YOUR GOAL. Only some lines are wanted. Transcribe, exactly, the lines below from the line with "middle pip: (183, 155)" up to and including the line with "middle tip: (259, 135)".

GIVEN DATA.

┌──

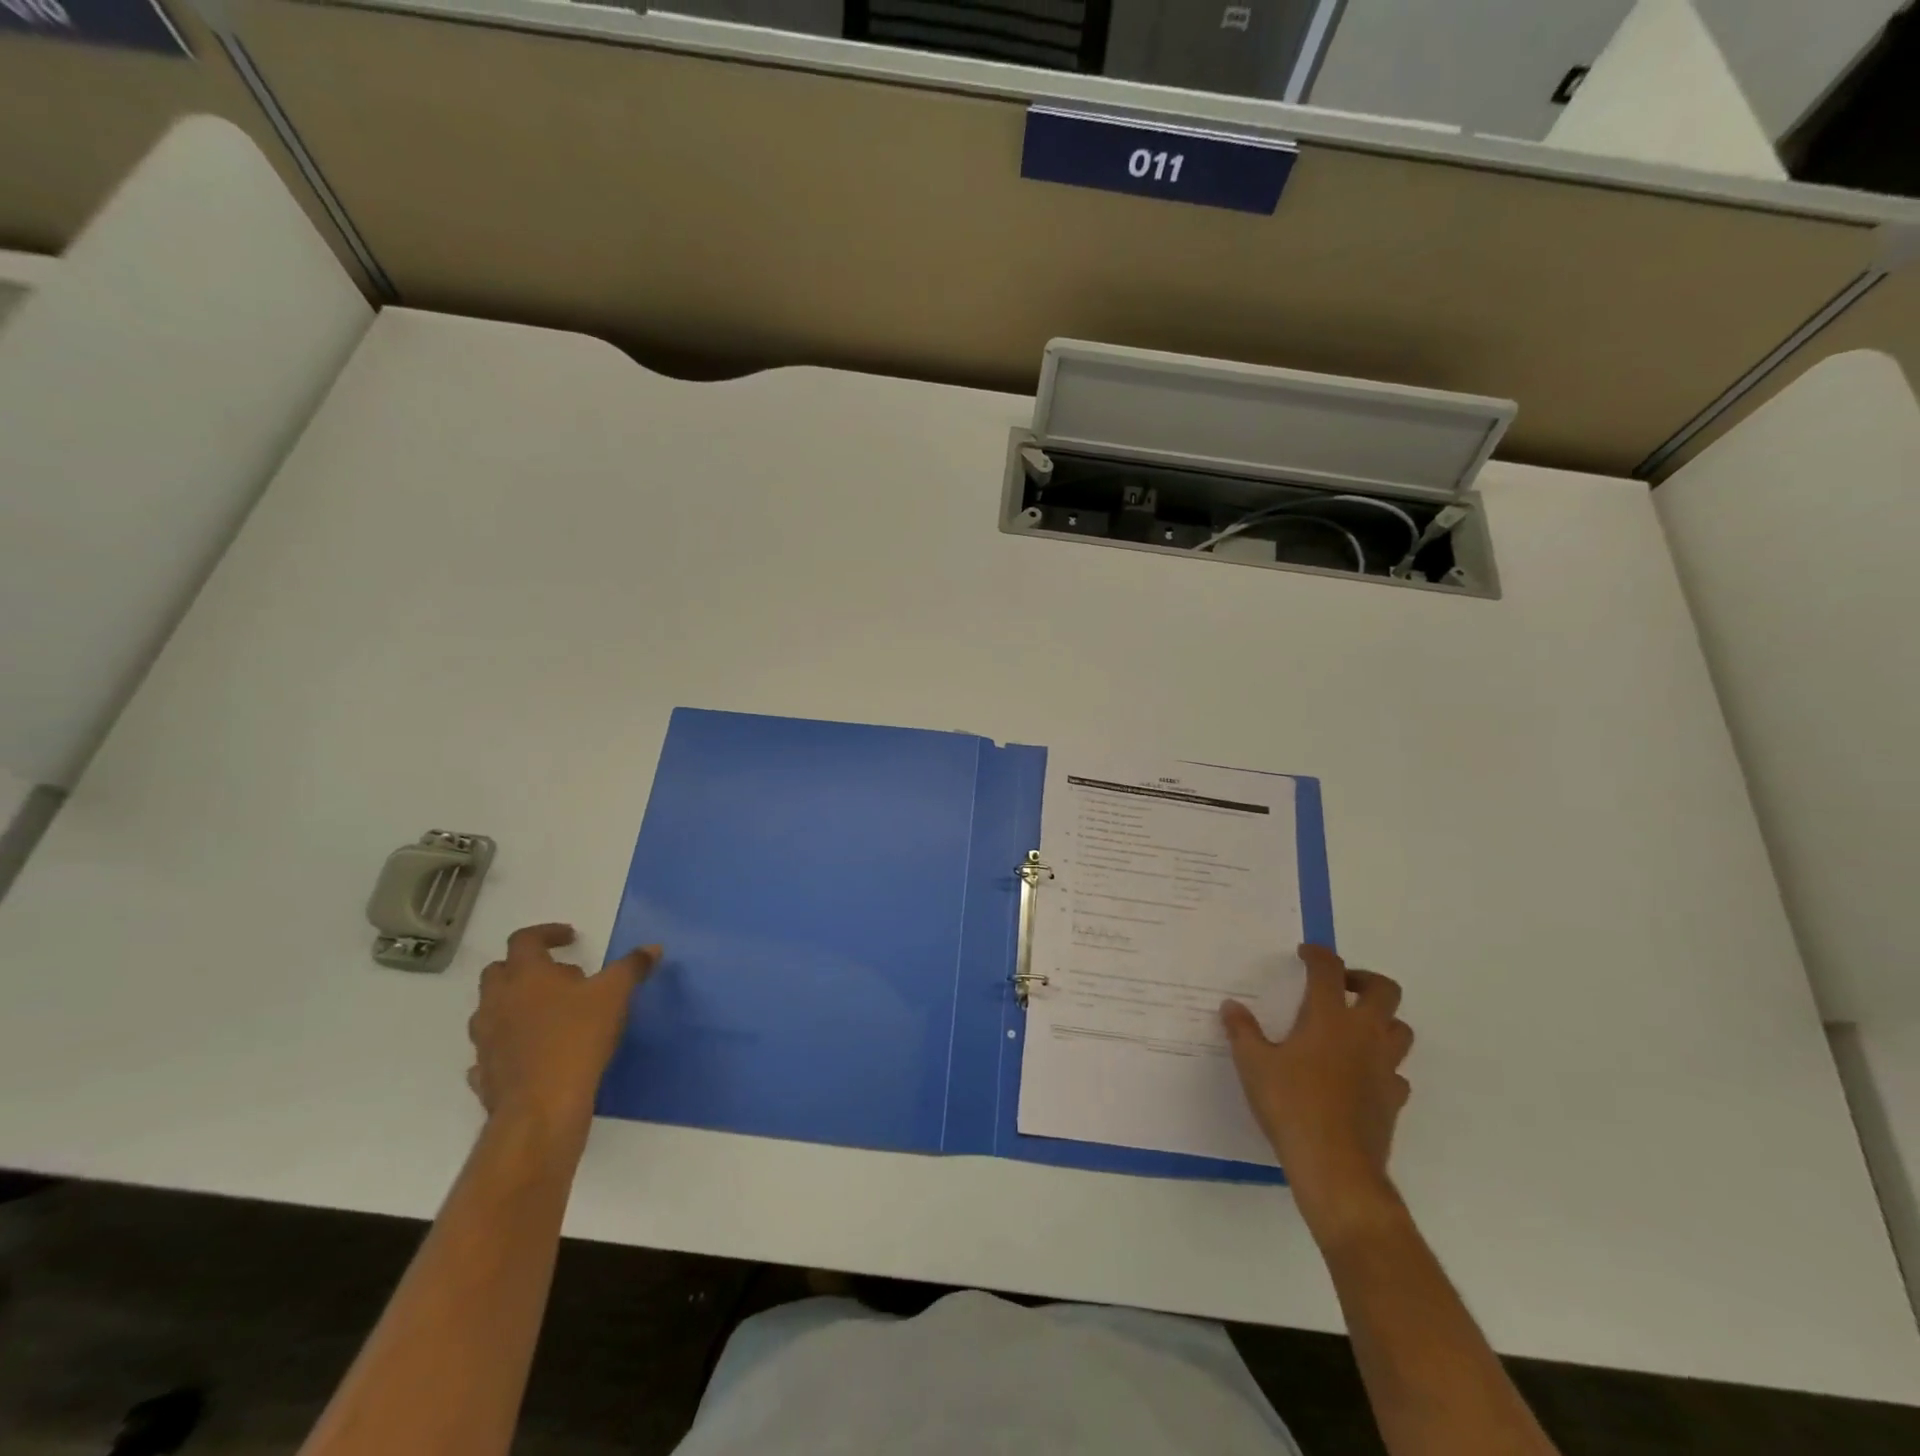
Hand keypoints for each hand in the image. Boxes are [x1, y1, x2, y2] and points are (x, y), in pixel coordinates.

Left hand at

└──
┌──

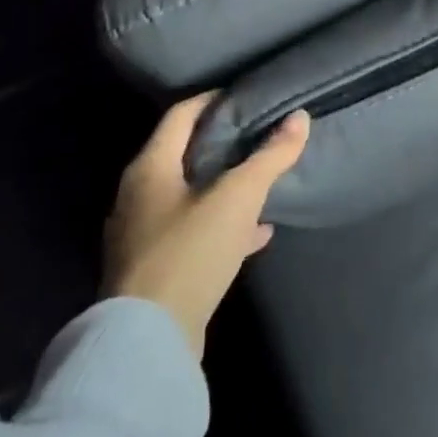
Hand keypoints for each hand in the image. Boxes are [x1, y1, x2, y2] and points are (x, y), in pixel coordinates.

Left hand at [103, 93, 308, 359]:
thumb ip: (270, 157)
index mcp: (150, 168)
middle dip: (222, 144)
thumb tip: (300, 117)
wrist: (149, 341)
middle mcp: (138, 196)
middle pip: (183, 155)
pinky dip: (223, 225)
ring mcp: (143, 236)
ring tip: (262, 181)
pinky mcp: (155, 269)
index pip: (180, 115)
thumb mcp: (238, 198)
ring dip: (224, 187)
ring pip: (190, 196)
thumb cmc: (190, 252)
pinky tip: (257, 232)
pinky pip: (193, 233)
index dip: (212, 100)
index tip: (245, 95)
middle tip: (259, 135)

└──

ANSWER AREA.
middle pip: (183, 155)
pinky dip: (223, 225)
ring mcp: (143, 236)
ring tip: (262, 181)
pinky mcp: (155, 269)
index pip: (180, 115)
thumb mcp: (238, 198)
ring dip: (224, 187)
ring pip: (190, 196)
thumb cmc: (190, 252)
pinky tip: (257, 232)
pinky pip: (193, 233)
index dip: (212, 100)
index tip: (245, 95)
middle tip: (259, 135)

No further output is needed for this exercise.